Tarefa atribuída 1:
Responda com base no texto sobre Pepe Mujica:
(a) Segundo a citação de Mujica, qual é a principal força que mantém o capitalismo vivo hoje?
(b) Quem é o autor do outro artigo citado, escrito em memória de Mujica?
(c) Que instituições, de acordo com o texto, têm uma política que se rende ao mercado no governo Lula III?
Tarefa atribuída 2: Reproduza o trecho do texto sobre Pepe Mujica de "Reconheço que temos" até "e seu consumismo.".
Tarefa atribuída 3: Retome o texto sobre Pepe Mujica e a democracia a partir do ponto em que ele termina.

Texto fornecido:
━━━━

No artigo que li, Pepe Mujica
afirma claramente o seguinte: “Um sistema social capitalista não se resume
apenas a relações de propriedade; é também um conjunto de valores comuns à
sociedade. Estes valores são mais fortes do que qualquer exército e são a
principal força que mantém o capitalismo vivo hoje.” Um pouco mais abaixo contin:“
A luta é por uma sociedade autogerida, para aprendermos a ser nossos próprios
chefes e a liderar nossos projetos comuns. (...) Queríamos fazer o mesmo que o
capitalismo, mas com mais igualdade.” E conclui que precisamos de uma nova
cultura, uma nova ética.[2]
Em
outro artigo, de César G.Galero, em memória do Pepe Mujica, o autor mostra a volta
ao tema da luta cultural. Segundo ele, Mujica queria dar sentido à vida, quando
defendeu um modo de viver não governado pelo mercado e pelo consumismo, que é
fundamental para o capitalismo. Por isto Mujica afirmava que “...só é derrotado
quem desiste”. Nas suas próprias palavras, ele teria afirmado que “Quando fica
evidente que erramos, simplesmente digo: errei, fiz cagada. Não devemos ficar
mentindo. Porque é necessário cultivar confiança.”[3]
Tudo isto remete a nossas
análises e visões aqui no Brasil, até dominantes na própria esquerda. A
pergunta que devemos fazer é quanto nosso modo de ver está contaminado pelo
desenvolvimento capitalista como condição de combate à desigualdade e pobreza vergonhosas
que temos. Será que este caminho poderá transformar nossa economia, nossa
política e nossa sociedade para uma democracia ecossocial mais potente?
Tenho postado uma série sobre
o mantra do desenvolvimento. Também sobre o encurralamento da democracia, pelo
sujeito “mercado” da Faria Lima, agronegócio, Petrobras e as grandes obras como
se não tivéssemos alternativas. Até a política praticada pelo Ministério da
Fazenda e Banco Central se rende ao mercado neste governo Lula III. Sem dúvida
cria empregos precários e estimula o tal “empreendedorismo” e, em parte, distribui
a renda e acesso ao consumo. Mas de que qualidade e, sobretudo, com que impacto
na integridade da natureza e mudança climática? Como afirmou o Pepe Mujica, não
estamos mudando as condições para um democracia transformadora, de direitos
iguais na diversidade.
Reconheço que temos movimentos
e redes de cidadania ativa virtuosos. Mas não são hegemônicos e nem são
prioridade para o governo ou Congresso. A existência de Conselhos de
representantes de organizações em volta de algumas políticas não indicam que
estamos em uma democracia participativa. Além disto, temos uma onda de extrema
direita com raízes fortes e ameaçadoras,
em quase todos os países democráticos. Até onde e quando? Temos que diagnosticar
tudo isto como limites para uma democracia transformadora. Cabe
fundamentalmente aos setores organizados da cidadania a tarefa de enfrentar o
mercado e o consumismo como condições de mudança de tal quadro. Não bastam
ações pontuais em situações de calamidade, mas que são, sem dúvida,
necessárias. Temos que olhar e nos engajar numa estratégia livre da ditadura do
mercado e seu consumismo.

━━━━

Material fornecido:

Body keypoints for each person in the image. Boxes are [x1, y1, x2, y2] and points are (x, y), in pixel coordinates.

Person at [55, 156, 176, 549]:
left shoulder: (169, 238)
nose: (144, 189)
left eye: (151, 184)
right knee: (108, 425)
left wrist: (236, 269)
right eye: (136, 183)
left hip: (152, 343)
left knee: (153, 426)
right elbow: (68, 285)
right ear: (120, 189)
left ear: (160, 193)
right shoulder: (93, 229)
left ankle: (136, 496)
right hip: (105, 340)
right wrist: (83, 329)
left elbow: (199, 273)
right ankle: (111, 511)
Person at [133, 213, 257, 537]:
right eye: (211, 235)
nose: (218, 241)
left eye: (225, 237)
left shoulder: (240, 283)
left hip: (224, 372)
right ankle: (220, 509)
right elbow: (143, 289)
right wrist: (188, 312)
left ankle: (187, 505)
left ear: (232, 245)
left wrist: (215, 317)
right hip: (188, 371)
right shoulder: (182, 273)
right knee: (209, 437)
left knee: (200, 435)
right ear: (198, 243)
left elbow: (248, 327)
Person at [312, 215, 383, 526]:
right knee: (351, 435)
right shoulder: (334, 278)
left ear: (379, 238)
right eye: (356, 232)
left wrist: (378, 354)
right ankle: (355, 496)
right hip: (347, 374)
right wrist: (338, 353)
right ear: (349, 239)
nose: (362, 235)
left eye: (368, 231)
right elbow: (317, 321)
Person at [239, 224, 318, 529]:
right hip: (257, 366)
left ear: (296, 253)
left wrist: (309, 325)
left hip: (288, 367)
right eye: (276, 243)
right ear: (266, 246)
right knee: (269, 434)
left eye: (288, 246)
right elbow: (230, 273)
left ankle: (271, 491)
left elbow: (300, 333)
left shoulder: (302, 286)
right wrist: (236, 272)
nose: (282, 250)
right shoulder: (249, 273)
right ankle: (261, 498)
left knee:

━━━━

Resultado 1:
(a) Os valores comuns à sociedade, que são mais fortes do que qualquer exército.
(b) César G. Galero.
(c) O Ministério da Fazenda e o Banco Central.

Resultado 2:
Reconheço que temos movimentos
e redes de cidadania ativa virtuosos. Mas não são hegemônicos e nem são
prioridade para o governo ou Congresso. A existência de Conselhos de
representantes de organizações em volta de algumas políticas não indicam que
estamos em uma democracia participativa. Além disto, temos uma onda de extrema
direita com raízes fortes e ameaçadoras,
em quase todos os países democráticos. Até onde e quando? Temos que diagnosticar
tudo isto como limites para uma democracia transformadora. Cabe
fundamentalmente aos setores organizados da cidadania a tarefa de enfrentar o
mercado e o consumismo como condições de mudança de tal quadro. Não bastam
ações pontuais em situações de calamidade, mas que são, sem dúvida,
necessárias. Temos que olhar e nos engajar numa estratégia livre da ditadura do
mercado e seu consumismo.

Resultado 3:
[1]
Demorei para voltar às minhas postagens no meu blog Sentidos e Rumos, pois sofri
um acidente doméstico com fogo, que afetou minhas mãos e o braço direito. Fui
bem cuidado pelo SUS daqui de Rio Bonito, o que me permitiu permanecer no
sítio. O fato real é que minha capacidade de escrever no computador ficou
totalmente comprometida. Agora estou voltando, mas ainda com limitações.
[2]
MUJICA, José. “Minha geração cometeu um erro ingênuo’. Acesso na edição do de
15 de maio de 2025, do Combate Racismo Ambiental.
[3]
GALERO, César G. (Público.es). “Mujica, el Guerrillero Sereno”. <acesso no
Others News, desta semana).
Gracias por tu esfuerzo al escribir tras tu accidente.
ResponderExcluirCombatir la cultura del consumo, fortalecer los aprendizaje y las luchas des de lo común, etc
todo cuanto nos compartes desde el recuerdo de Pepe Mujica en este caso, es edificante a todo nivel.
Obrigada!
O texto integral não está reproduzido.